Showing posts with label Rossoff Restaurant. Show all posts
Showing posts with label Rossoff Restaurant. Show all posts

Friday, March 28, 2014

52 Ancestors in 52 Weeks #15: The Roth Family, Entrepreneurs

The Roth family from Vasarosnameny, Hungary--cousins on my mother's side--had an entrepreneurial streak. Adolf Roth, one of several sons of Salomon Roth, arrived in 1897, established himself, and then helped two of his brothers come to New York. Adolf owned a necktie factory in Manhattan (he said he was a "neckwear contractor"). That factory provided work for many of the Roths and relatives as they arrived from Hungary. My grandma sewed fine silk ties for Adolf, for instance. Bela Roth, another of Salomon's sons, arrived in 1907 and he seems to have worked in his brother Adolf's factory.

Josef Roth, a brother or cousin of Bela and Adolf, had two sons, Emil and Peter Roth, who both went into the restaurant business.
From the New York Call, January 6, 1914
  • Peter Roth (1872?-1956) co-owned the Viennese-style restaurant Cafe Monopol at 145 Second Avenue in Manhattan, with his brother-in-law Peter Stern and others (see incorporation note, above, from 1915 publication Polk's New York Copartnership and Corporation Directory, p. 730). The little restaurant ad, directly above, shows my Roth cousin in business 100 years ago!
  • Emil Roth (1887-1965) worked at the Rossoff Restaurant at 152 West 44th Street in Manhattan.
Now all of the above was probably common knowledge in the family, but not passed down to later generations.

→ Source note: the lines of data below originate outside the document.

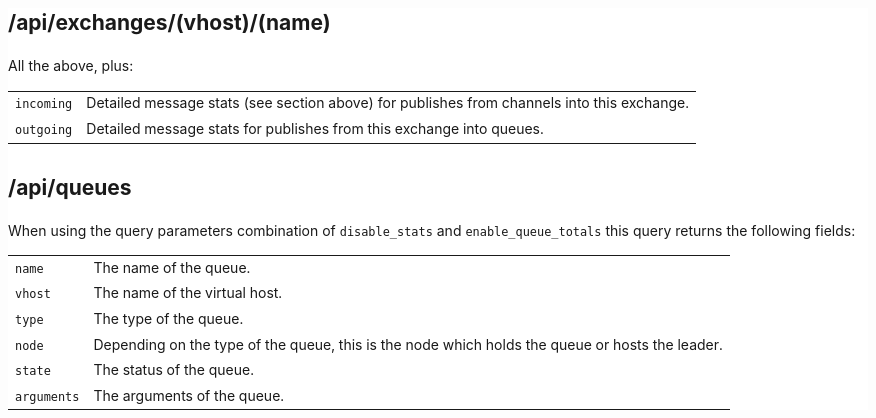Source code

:<h2>/api/exchanges/(vhost)/(name)</h2>

<p>
  All the above, plus:
</p>

<table>
  <tr>
    <td><code>incoming</code></td>
    <td>
      Detailed message stats (see section above) for publishes
      from channels into this exchange.
    </td>
  </tr>
  <tr>
    <td><code>outgoing</code></td>
    <td>
      Detailed message stats for publishes from this exchange into
      queues.
    </td>
  </tr>
</table>

<h2>/api/queues</h2>

When using the query parameters combination of <code>disable_stats</code> and
<code>enable_queue_totals</code> this query returns the following fields:

<table>
  <tr>
    <td><code>name</code></td>
    <td>
      The name of the queue.
    </td>
  </tr>
  <tr>
    <td><code>vhost</code></td>
    <td>
      The name of the virtual host.
    </td>
  </tr>
  <tr>
    <td><code>type</code></td>
    <td>
      The type of the queue.
    </td>
  </tr>
  <tr>
    <td><code>node</code></td>
    <td>
      Depending on the type of the queue, this is the node which holds the queue or hosts the leader.
    </td>
  </tr>
  <tr>
    <td><code>state</code></td>
    <td>
      The status of the queue.
    </td>
  </tr>
  <tr>
    <td><code>arguments</code></td>
    <td>
      The arguments of the queue.
    </td>
  </tr>
  <tr>
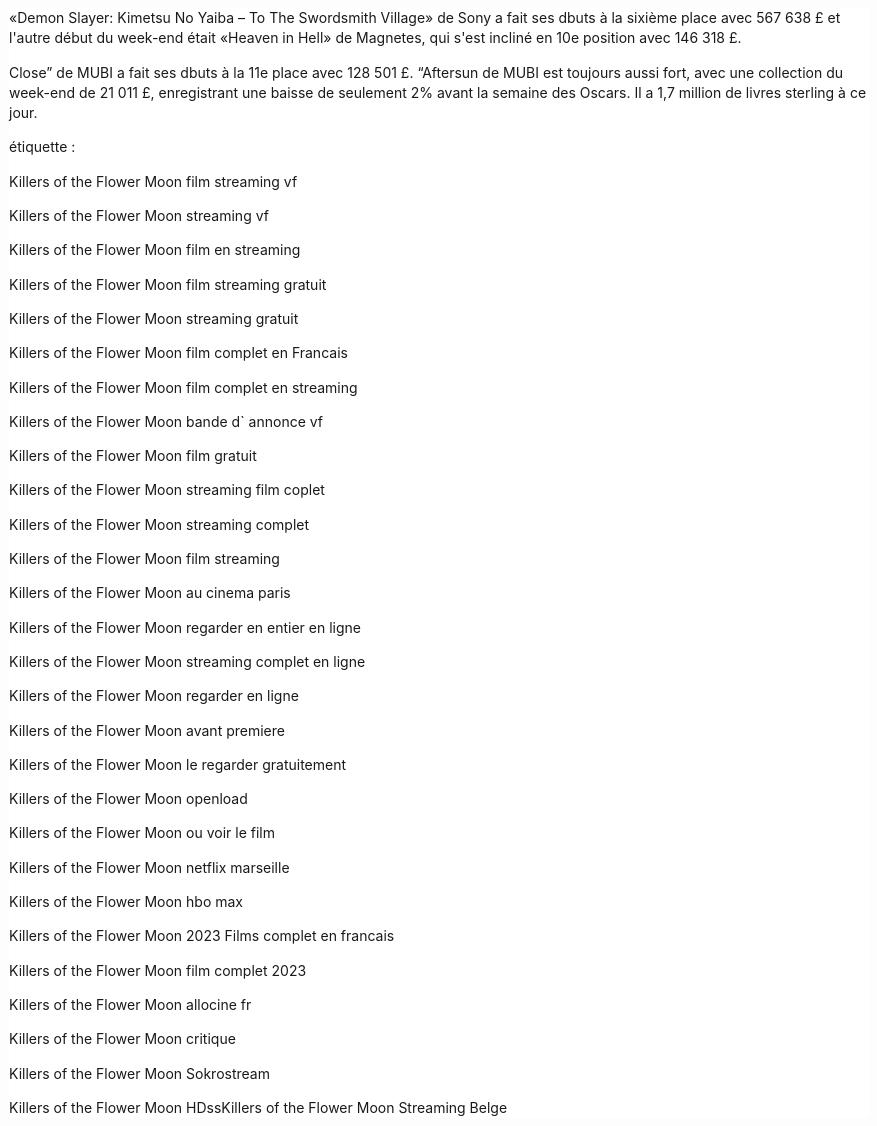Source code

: «Demon Slayer: Kimetsu No Yaiba – To The Swordsmith Village» de Sony a fait ses dbuts à la sixième place avec 567 638 £ et l'autre début du week-end était «Heaven in Hell» de Magnetes, qui s'est incliné en 10e position avec 146 318 £.

Close” de MUBI a fait ses dbuts à la 11e place avec 128 501 £. “Aftersun de MUBI est toujours aussi fort, avec une collection du week-end de 21 011 £, enregistrant une baisse de seulement 2% avant la semaine des Oscars. Il a 1,7 million de livres sterling à ce jour.

étiquette :

Killers of the Flower Moon film streaming vf

Killers of the Flower Moon streaming vf

Killers of the Flower Moon film en streaming

Killers of the Flower Moon film streaming gratuit

Killers of the Flower Moon streaming gratuit

Killers of the Flower Moon film complet en Francais

Killers of the Flower Moon film complet en streaming

Killers of the Flower Moon bande d` annonce vf

Killers of the Flower Moon film gratuit

Killers of the Flower Moon streaming film coplet

Killers of the Flower Moon streaming complet

Killers of the Flower Moon film streaming

Killers of the Flower Moon au cinema paris

Killers of the Flower Moon regarder en entier en ligne

Killers of the Flower Moon streaming complet en ligne

Killers of the Flower Moon regarder en ligne

Killers of the Flower Moon avant premiere

Killers of the Flower Moon le regarder gratuitement

Killers of the Flower Moon openload

Killers of the Flower Moon ou voir le film

Killers of the Flower Moon netflix marseille

Killers of the Flower Moon hbo max

Killers of the Flower Moon 2023 Films complet en francais

Killers of the Flower Moon film complet 2023

Killers of the Flower Moon allocine fr

Killers of the Flower Moon critique

Killers of the Flower Moon Sokrostream

Killers of the Flower Moon HDssKillers of the Flower Moon Streaming Belge
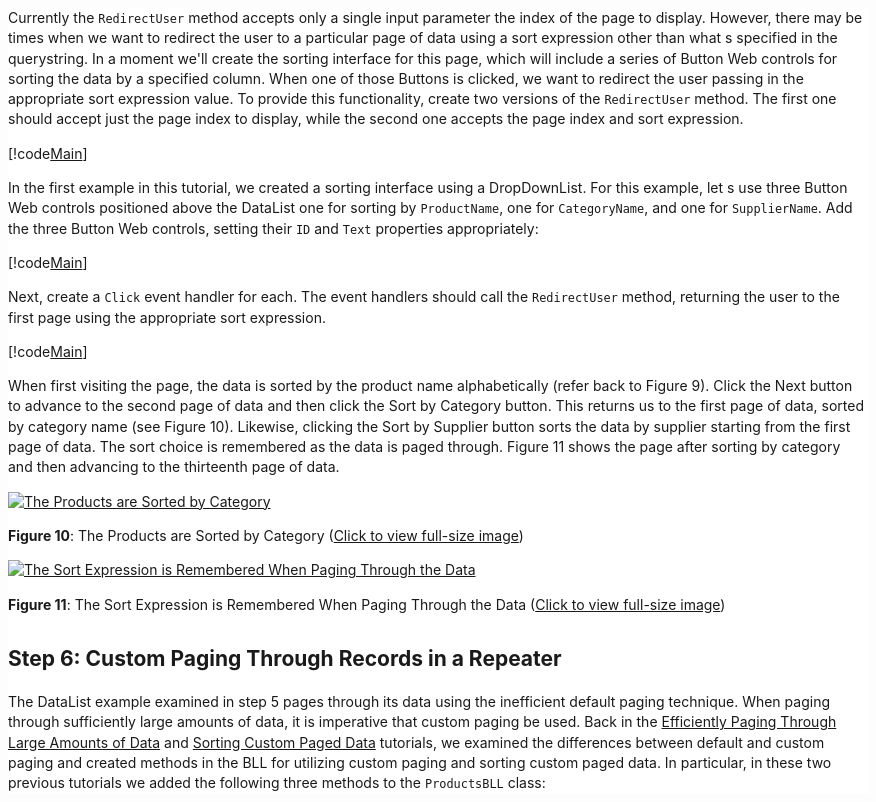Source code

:Currently the `RedirectUser` method accepts only a single input parameter the index of the page to display. However, there may be times when we want to redirect the user to a particular page of data using a sort expression other than what s specified in the querystring. In a moment we'll create the sorting interface for this page, which will include a series of Button Web controls for sorting the data by a specified column. When one of those Buttons is clicked, we want to redirect the user passing in the appropriate sort expression value. To provide this functionality, create two versions of the `RedirectUser` method. The first one should accept just the page index to display, while the second one accepts the page index and sort expression.


[!code[Main](sorting-data-in-a-datalist-or-repeater-control-vb/samples/sample7.xml)]

In the first example in this tutorial, we created a sorting interface using a DropDownList. For this example, let s use three Button Web controls positioned above the DataList one for sorting by `ProductName`, one for `CategoryName`, and one for `SupplierName`. Add the three Button Web controls, setting their `ID` and `Text` properties appropriately:


[!code[Main](sorting-data-in-a-datalist-or-repeater-control-vb/samples/sample8.xml)]

Next, create a `Click` event handler for each. The event handlers should call the `RedirectUser` method, returning the user to the first page using the appropriate sort expression.


[!code[Main](sorting-data-in-a-datalist-or-repeater-control-vb/samples/sample9.xml)]

When first visiting the page, the data is sorted by the product name alphabetically (refer back to Figure 9). Click the Next button to advance to the second page of data and then click the Sort by Category button. This returns us to the first page of data, sorted by category name (see Figure 10). Likewise, clicking the Sort by Supplier button sorts the data by supplier starting from the first page of data. The sort choice is remembered as the data is paged through. Figure 11 shows the page after sorting by category and then advancing to the thirteenth page of data.


[![The Products are Sorted by Category](sorting-data-in-a-datalist-or-repeater-control-vb/_static/image27.png)](sorting-data-in-a-datalist-or-repeater-control-vb/_static/image26.png)

**Figure 10**: The Products are Sorted by Category ([Click to view full-size image](sorting-data-in-a-datalist-or-repeater-control-vb/_static/image28.png))


[![The Sort Expression is Remembered When Paging Through the Data](sorting-data-in-a-datalist-or-repeater-control-vb/_static/image30.png)](sorting-data-in-a-datalist-or-repeater-control-vb/_static/image29.png)

**Figure 11**: The Sort Expression is Remembered When Paging Through the Data ([Click to view full-size image](sorting-data-in-a-datalist-or-repeater-control-vb/_static/image31.png))


## Step 6: Custom Paging Through Records in a Repeater

The DataList example examined in step 5 pages through its data using the inefficient default paging technique. When paging through sufficiently large amounts of data, it is imperative that custom paging be used. Back in the [Efficiently Paging Through Large Amounts of Data](../paging-and-sorting/efficiently-paging-through-large-amounts-of-data-vb.md) and [Sorting Custom Paged Data](../paging-and-sorting/sorting-custom-paged-data-vb.md) tutorials, we examined the differences between default and custom paging and created methods in the BLL for utilizing custom paging and sorting custom paged data. In particular, in these two previous tutorials we added the following three methods to the `ProductsBLL` class:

It took days to piece the info together from passport applications, Census data, obituaries, and--most fun of all--working with two (probable) cousins, one in NY and one in Maryland, who were way ahead of me in tracing our Roth family tree.

Plus I've just connected with another delightful cousin from the Roth family! She tells me that her father (a son of Bela Roth) was highly entrepreneurial. During the summer, he and a brother would drive city dwellers from New York to vacation spots in the Catskills. At the end of the summer, they sold their "cab" and made good money from the sale. Eventually, that led to her father going into the used car business and, ultimately, owning a new car franchise that remains in the family today.